On this front, the survey provides ample evidence that social media users are regularly exposed to potentially problematic or troubling content on these sites. Notably, 71% of social media users say they ever see content there that makes them angry – with 25% saying they see this sort of content frequently. By the same token, roughly six-in-ten users say they frequently encounter posts that are overly exaggerated (58%) or posts where people are making accusations or starting arguments without waiting until they have all the facts (59%).
But as is often true of users’ experiences on social media more broadly, these negative encounters are accompanied by more positive interactions. Although 25% of these users say they frequently encounter content that makes them feel angry, a comparable share (21%) says they frequently encounter content that makes them feel connected to others. And an even larger share (44%) reports frequently seeing content that makes them amused.
Similarly, social media users tend to be exposed to a mix of positive and negative behaviors from other users on these sites. Around half of users (54%) say they see an equal mix of people being mean or bullying and people being kind and supportive. The remaining users are split between those who see more meanness (21%) and kindness (24%) on these sites. And a majority of users (63%) say they see an equal mix of people trying to be deceptive and people trying to point out inaccurate information – with the remainder being evenly split between those who see more people spreading inaccuracies (18%) and more people trying to correct that behavior (17%).

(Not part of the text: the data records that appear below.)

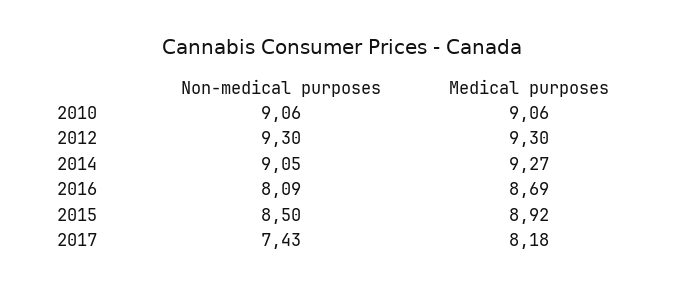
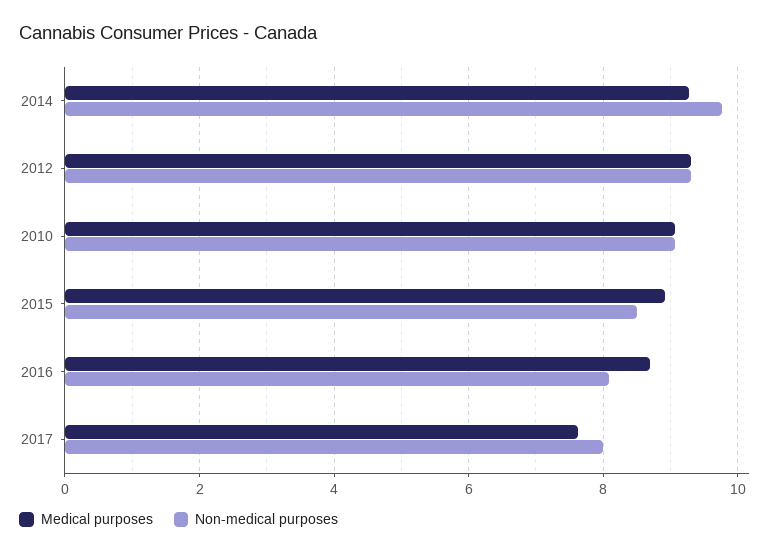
  {
    "Non-medical purposes": {
      "2010": 9.06,
      "2012": 9.3,
-     "2014": 9.05,
+     "2014": 9.8,
      "2016": 8.09,
      "2015": 8.5,
-     "2017": 7.43
+     "2017": 8
    },
    "Medical purposes": {
      "2010": 9.06,
      "2012": 9.3,
      "2014": 9.27,
      "2016": 8.69,
      "2015": 8.92,
-     "2017": 8.18
+     "2017": 7.6
    }
  }

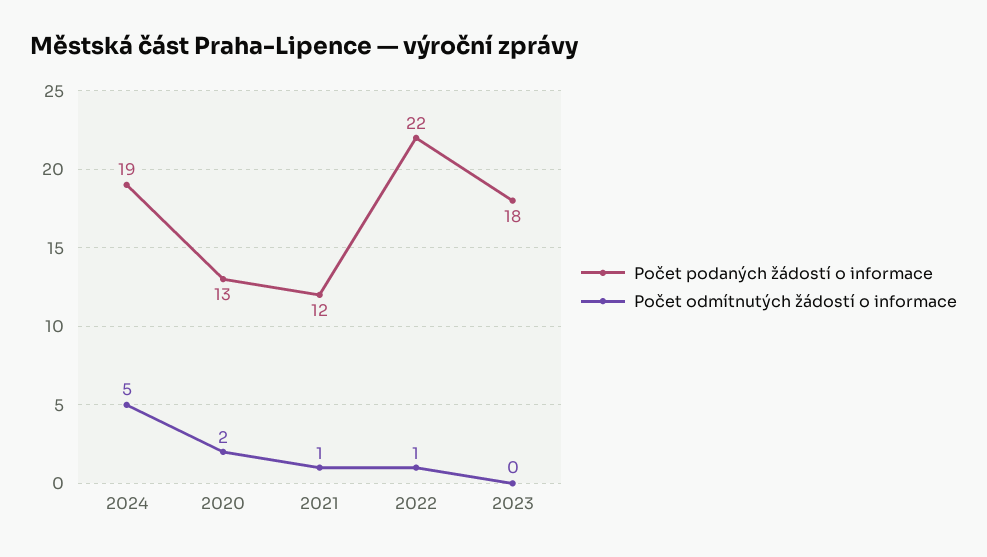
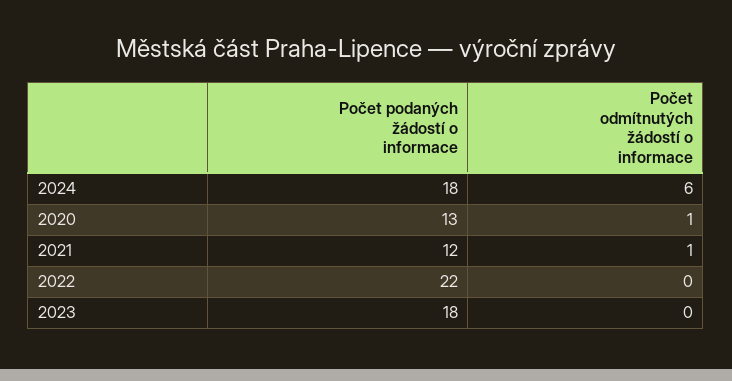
  {
    "Počet podaných žádostí o informace": {
-     "2024": 19,
+     "2024": 18,
      "2020": 13,
      "2021": 12,
      "2022": 22,
      "2023": 18
    },
    "Počet odmítnutých žádostí o informace": {
-     "2024": 5,
+     "2024": 6,
-     "2020": 2,
+     "2020": 1,
      "2021": 1,
-     "2022": 1,
+     "2022": 0,
      "2023": 0
    }
  }

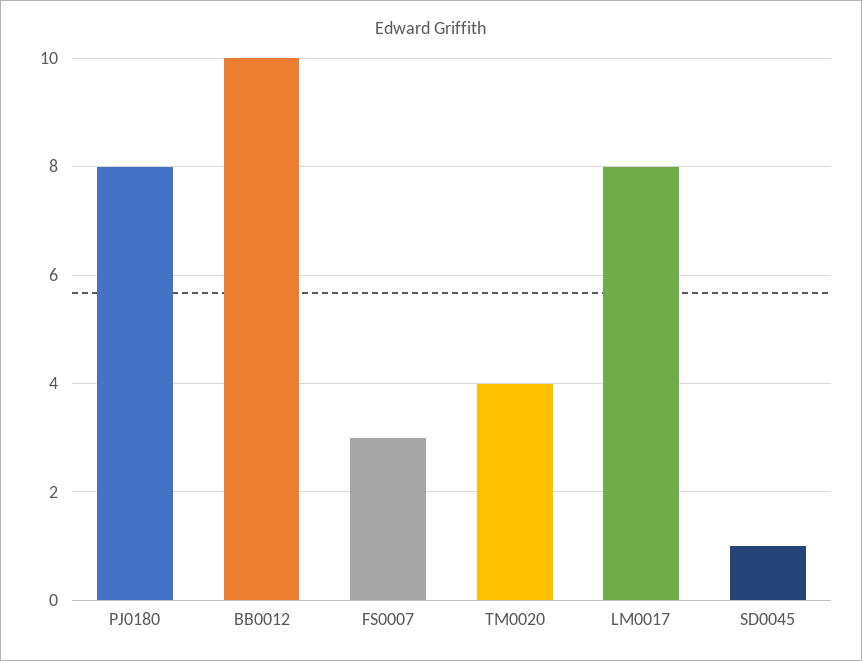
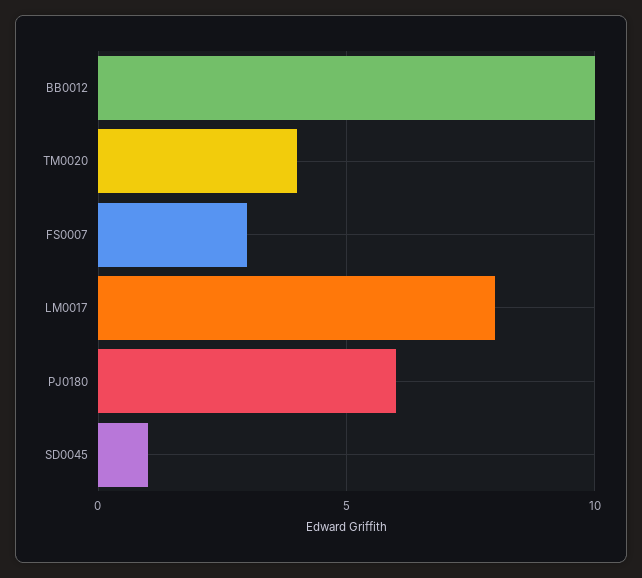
  {
-   "PJ0180": 8,
+   "PJ0180": 6,
    "BB0012": 10,
    "FS0007": 3,
    "TM0020": 4,
    "LM0017": 8,
    "SD0045": 1
  }

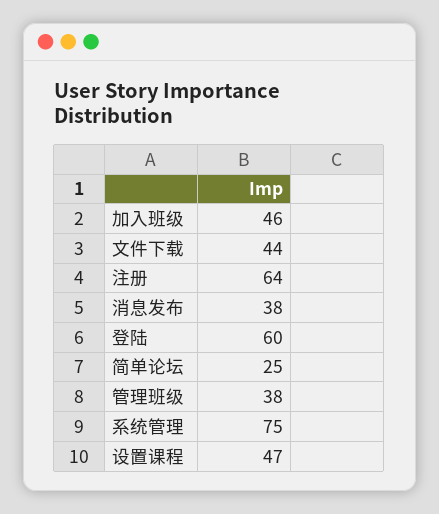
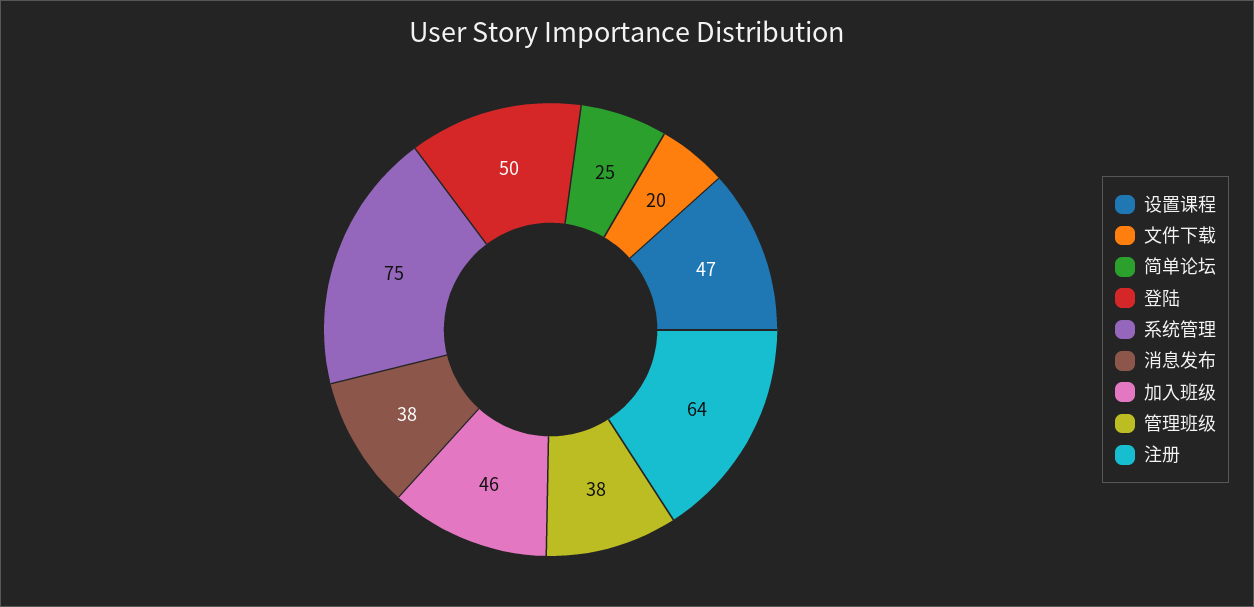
  {
    "加入班级": 46,
-   "文件下载": 44,
+   "文件下载": 20,
    "注册": 64,
    "消息发布": 38,
-   "登陆": 60,
+   "登陆": 50,
    "简单论坛": 25,
    "管理班级": 38,
    "系统管理": 75,
    "设置课程": 47
  }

Other key findings from this survey of 4,594 U.S. adults conducted May 29-June 11, 2018, include:
- Public attitudes toward algorithmic decision-making can vary by factors related to race and ethnicity. Just 25% of whites think the personal finance score concept would be fair to consumers, but that share rises to 45% among blacks. By the same token, 61% of blacks think the criminal risk score concept is not fair to people up for parole, but that share falls to 49% among whites.
- Roughly three-quarters of the public (74%) thinks the content people post on social media is not reflective of how society more broadly feels about important issues – although 25% think that social media does paint an accurate portrait of society.
- Younger adults are twice as likely to say they frequently see content on social media that makes them feel amused (54%) as they are content that makes them feel angry (27%). But users ages 65 and older encounter these two types of content with more comparable frequency. The survey finds that 30% of older users frequently see content on social media that makes them feel amused, while 24% frequently see content that makes them feel angry.